Personal information
- Born: May 12, 1972 (age 54) Tempe, Arizona, U.S.
- Listed height: 6 ft 3 in (1.91 m)
- Listed weight: 235 lb (107 kg)

Career information
- High school: McClintock (Tempe)
- College: Arizona State
- NFL draft: 1995: 4th round, 126th overall pick
- Expansion draft: 1999: 1st round, 8th overall pick

Career history
- Seattle Seahawks (1995–1998); Cleveland Browns (1999); St. Louis Rams (2000)*; San Francisco 49ers (2000); Carolina Panthers (2001–2008); New Orleans Saints (2009–2010);
- * Offseason or practice squad member only

Awards and highlights
- Super Bowl champion (XLIV);

Career NFL statistics
- Games played: 203
- Total tackles: 29
- Fumble recoveries: 3
- Stats at Pro Football Reference

= Jason Kyle =

American football player (born 1972)

Jason Campbell Kyle (born May 12, 1972) is an American former professional football player who was a long snapper in the National Football League (NFL). He was selected by the Seattle Seahawks in the fourth round of the 1995 NFL draft. He played college football for the Arizona State Sun Devils as a linebacker.

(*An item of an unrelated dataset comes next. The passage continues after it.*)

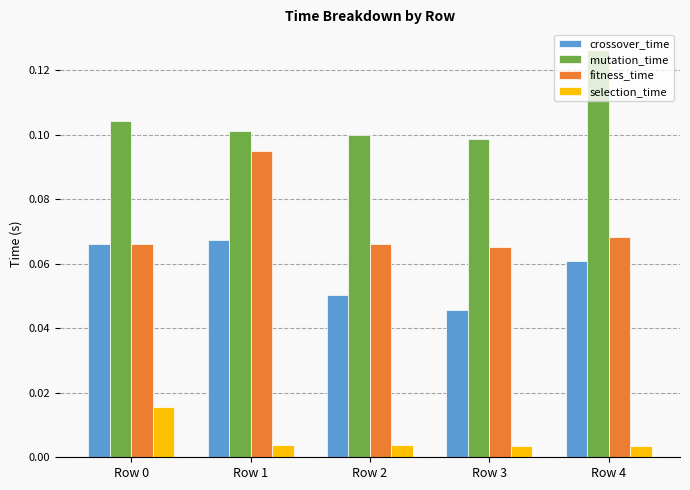

What are all the series names shown in the legend?

crossover_time, mutation_time, fitness_time, selection_time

Kyle also played for the Cleveland Browns, San Francisco 49ers, Carolina Panthers, and New Orleans Saints.

Kyle was the long snapper for the Saints during their Super Bowl winning 2009 season and for the first nine games of 2010, but due to a shoulder injury he was then placed on the injured reserve list, ending his season.

==College career==

After walking on originally, Kyle received a full athletic scholarship to Arizona State University as a linebacker where he led the Pac-10 in tackles. He was chosen to play in the East/West Shrine Game, Senior Bowl, and the Blue/Grey Game. Academically, he received the Sun Angel Chairman’s Award, First-team Academic All-Pacific-10 Award, and Maroon and Gold Scholar Athlete Award. He earned a marketing degree.

==Professional career==

Kyle was selected by the Seattle Seahawks in 1995 as a linebacker. Over the career of sixteen years Kyle moved from linebacker to long snapping. He played his last season in 2010 with the New Orleans Saints and was a member of the 2010 Super Bowl Champions. Kyle also served on the board of directors for the NFLPA.